- Work instructions
Print the records exactly as they are written.

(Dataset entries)
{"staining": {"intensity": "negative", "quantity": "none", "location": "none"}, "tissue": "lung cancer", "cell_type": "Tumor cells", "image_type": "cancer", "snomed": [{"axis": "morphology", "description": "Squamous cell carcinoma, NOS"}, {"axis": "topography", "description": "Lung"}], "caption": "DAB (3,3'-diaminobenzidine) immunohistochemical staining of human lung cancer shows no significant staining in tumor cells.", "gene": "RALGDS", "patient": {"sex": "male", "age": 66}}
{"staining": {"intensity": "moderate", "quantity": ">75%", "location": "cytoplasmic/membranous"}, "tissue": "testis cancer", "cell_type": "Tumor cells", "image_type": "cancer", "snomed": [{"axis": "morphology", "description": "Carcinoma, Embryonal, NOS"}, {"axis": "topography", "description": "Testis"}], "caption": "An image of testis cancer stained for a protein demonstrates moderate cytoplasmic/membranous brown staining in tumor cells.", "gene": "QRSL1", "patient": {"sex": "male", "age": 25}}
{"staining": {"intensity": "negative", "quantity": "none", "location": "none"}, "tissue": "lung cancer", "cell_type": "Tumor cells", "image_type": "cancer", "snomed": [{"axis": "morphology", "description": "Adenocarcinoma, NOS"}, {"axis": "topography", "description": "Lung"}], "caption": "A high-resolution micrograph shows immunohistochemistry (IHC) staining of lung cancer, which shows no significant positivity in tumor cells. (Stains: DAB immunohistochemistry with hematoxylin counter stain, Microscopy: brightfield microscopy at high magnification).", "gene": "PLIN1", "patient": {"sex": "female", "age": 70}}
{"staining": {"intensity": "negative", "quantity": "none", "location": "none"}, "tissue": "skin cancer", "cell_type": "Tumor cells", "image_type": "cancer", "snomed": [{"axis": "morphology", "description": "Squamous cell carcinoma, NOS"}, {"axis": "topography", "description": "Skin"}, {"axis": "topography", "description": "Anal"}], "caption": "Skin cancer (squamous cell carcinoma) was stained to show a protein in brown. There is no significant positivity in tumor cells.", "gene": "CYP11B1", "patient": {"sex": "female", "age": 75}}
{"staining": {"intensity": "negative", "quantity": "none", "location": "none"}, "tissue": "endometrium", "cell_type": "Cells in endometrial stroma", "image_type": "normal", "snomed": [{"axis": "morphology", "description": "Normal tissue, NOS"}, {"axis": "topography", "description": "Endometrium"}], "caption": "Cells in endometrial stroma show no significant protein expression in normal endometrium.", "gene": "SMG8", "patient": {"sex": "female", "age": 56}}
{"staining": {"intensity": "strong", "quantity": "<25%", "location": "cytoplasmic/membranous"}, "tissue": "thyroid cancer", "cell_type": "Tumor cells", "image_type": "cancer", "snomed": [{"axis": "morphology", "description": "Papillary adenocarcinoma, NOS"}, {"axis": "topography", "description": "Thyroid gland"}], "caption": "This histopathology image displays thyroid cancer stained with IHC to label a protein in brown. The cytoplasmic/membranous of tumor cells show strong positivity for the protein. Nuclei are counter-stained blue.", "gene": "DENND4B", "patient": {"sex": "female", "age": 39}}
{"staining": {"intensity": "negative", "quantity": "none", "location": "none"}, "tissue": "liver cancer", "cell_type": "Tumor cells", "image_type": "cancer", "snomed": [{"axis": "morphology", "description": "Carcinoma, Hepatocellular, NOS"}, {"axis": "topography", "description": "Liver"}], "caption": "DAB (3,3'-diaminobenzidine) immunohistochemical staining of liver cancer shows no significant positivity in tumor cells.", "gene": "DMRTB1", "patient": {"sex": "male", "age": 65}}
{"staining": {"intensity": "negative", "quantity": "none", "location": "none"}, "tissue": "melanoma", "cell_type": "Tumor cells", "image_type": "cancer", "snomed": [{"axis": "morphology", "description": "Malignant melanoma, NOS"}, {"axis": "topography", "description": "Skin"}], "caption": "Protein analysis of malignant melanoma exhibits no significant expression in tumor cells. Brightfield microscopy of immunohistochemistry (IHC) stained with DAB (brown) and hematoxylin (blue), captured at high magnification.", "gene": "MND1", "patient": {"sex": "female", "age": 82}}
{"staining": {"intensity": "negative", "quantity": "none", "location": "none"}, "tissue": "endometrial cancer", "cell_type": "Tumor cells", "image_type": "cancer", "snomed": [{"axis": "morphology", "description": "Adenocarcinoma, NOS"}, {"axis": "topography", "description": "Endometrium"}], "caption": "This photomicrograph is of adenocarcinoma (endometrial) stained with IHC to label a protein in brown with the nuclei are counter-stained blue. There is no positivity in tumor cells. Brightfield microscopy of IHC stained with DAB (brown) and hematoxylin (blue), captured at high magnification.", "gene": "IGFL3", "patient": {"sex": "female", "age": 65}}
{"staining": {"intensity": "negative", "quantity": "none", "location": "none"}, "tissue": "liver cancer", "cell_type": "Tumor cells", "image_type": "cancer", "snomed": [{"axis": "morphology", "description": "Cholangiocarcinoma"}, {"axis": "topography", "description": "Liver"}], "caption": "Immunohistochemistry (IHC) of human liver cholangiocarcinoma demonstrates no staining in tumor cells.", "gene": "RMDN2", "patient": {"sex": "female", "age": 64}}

- Task response
{"staining": {"intensity": "negative", "quantity": "none", "location": "none"}, "tissue": "lung cancer", "cell_type": "Tumor cells", "image_type": "cancer", "snomed": [{"axis": "morphology", "description": "Squamous cell carcinoma, NOS"}, {"axis": "topography", "description": "Lung"}], "caption": "DAB (3,3'-diaminobenzidine) immunohistochemical staining of human lung cancer shows no significant staining in tumor cells.", "gene": "RALGDS", "patient": {"sex": "male", "age": 66}}
{"staining": {"intensity": "moderate", "quantity": ">75%", "location": "cytoplasmic/membranous"}, "tissue": "testis cancer", "cell_type": "Tumor cells", "image_type": "cancer", "snomed": [{"axis": "morphology", "description": "Carcinoma, Embryonal, NOS"}, {"axis": "topography", "description": "Testis"}], "caption": "An image of testis cancer stained for a protein demonstrates moderate cytoplasmic/membranous brown staining in tumor cells.", "gene": "QRSL1", "patient": {"sex": "male", "age": 25}}
{"staining": {"intensity": "negative", "quantity": "none", "location": "none"}, "tissue": "lung cancer", "cell_type": "Tumor cells", "image_type": "cancer", "snomed": [{"axis": "morphology", "description": "Adenocarcinoma, NOS"}, {"axis": "topography", "description": "Lung"}], "caption": "A high-resolution micrograph shows immunohistochemistry (IHC) staining of lung cancer, which shows no significant positivity in tumor cells. (Stains: DAB immunohistochemistry with hematoxylin counter stain, Microscopy: brightfield microscopy at high magnification).", "gene": "PLIN1", "patient": {"sex": "female", "age": 70}}
{"staining": {"intensity": "negative", "quantity": "none", "location": "none"}, "tissue": "skin cancer", "cell_type": "Tumor cells", "image_type": "cancer", "snomed": [{"axis": "morphology", "description": "Squamous cell carcinoma, NOS"}, {"axis": "topography", "description": "Skin"}, {"axis": "topography", "description": "Anal"}], "caption": "Skin cancer (squamous cell carcinoma) was stained to show a protein in brown. There is no significant positivity in tumor cells.", "gene": "CYP11B1", "patient": {"sex": "female", "age": 75}}
{"staining": {"intensity": "negative", "quantity": "none", "location": "none"}, "tissue": "endometrium", "cell_type": "Cells in endometrial stroma", "image_type": "normal", "snomed": [{"axis": "morphology", "description": "Normal tissue, NOS"}, {"axis": "topography", "description": "Endometrium"}], "caption": "Cells in endometrial stroma show no significant protein expression in normal endometrium.", "gene": "SMG8", "patient": {"sex": "female", "age": 56}}
{"staining": {"intensity": "strong", "quantity": "<25%", "location": "cytoplasmic/membranous"}, "tissue": "thyroid cancer", "cell_type": "Tumor cells", "image_type": "cancer", "snomed": [{"axis": "morphology", "description": "Papillary adenocarcinoma, NOS"}, {"axis": "topography", "description": "Thyroid gland"}], "caption": "This histopathology image displays thyroid cancer stained with IHC to label a protein in brown. The cytoplasmic/membranous of tumor cells show strong positivity for the protein. Nuclei are counter-stained blue.", "gene": "DENND4B", "patient": {"sex": "female", "age": 39}}
{"staining": {"intensity": "negative", "quantity": "none", "location": "none"}, "tissue": "liver cancer", "cell_type": "Tumor cells", "image_type": "cancer", "snomed": [{"axis": "morphology", "description": "Carcinoma, Hepatocellular, NOS"}, {"axis": "topography", "description": "Liver"}], "caption": "DAB (3,3'-diaminobenzidine) immunohistochemical staining of liver cancer shows no significant positivity in tumor cells.", "gene": "DMRTB1", "patient": {"sex": "male", "age": 65}}
{"staining": {"intensity": "negative", "quantity": "none", "location": "none"}, "tissue": "melanoma", "cell_type": "Tumor cells", "image_type": "cancer", "snomed": [{"axis": "morphology", "description": "Malignant melanoma, NOS"}, {"axis": "topography", "description": "Skin"}], "caption": "Protein analysis of malignant melanoma exhibits no significant expression in tumor cells. Brightfield microscopy of immunohistochemistry (IHC) stained with DAB (brown) and hematoxylin (blue), captured at high magnification.", "gene": "MND1", "patient": {"sex": "female", "age": 82}}
{"staining": {"intensity": "negative", "quantity": "none", "location": "none"}, "tissue": "endometrial cancer", "cell_type": "Tumor cells", "image_type": "cancer", "snomed": [{"axis": "morphology", "description": "Adenocarcinoma, NOS"}, {"axis": "topography", "description": "Endometrium"}], "caption": "This photomicrograph is of adenocarcinoma (endometrial) stained with IHC to label a protein in brown with the nuclei are counter-stained blue. There is no positivity in tumor cells. Brightfield microscopy of IHC stained with DAB (brown) and hematoxylin (blue), captured at high magnification.", "gene": "IGFL3", "patient": {"sex": "female", "age": 65}}
{"staining": {"intensity": "negative", "quantity": "none", "location": "none"}, "tissue": "liver cancer", "cell_type": "Tumor cells", "image_type": "cancer", "snomed": [{"axis": "morphology", "description": "Cholangiocarcinoma"}, {"axis": "topography", "description": "Liver"}], "caption": "Immunohistochemistry (IHC) of human liver cholangiocarcinoma demonstrates no staining in tumor cells.", "gene": "RMDN2", "patient": {"sex": "female", "age": 64}}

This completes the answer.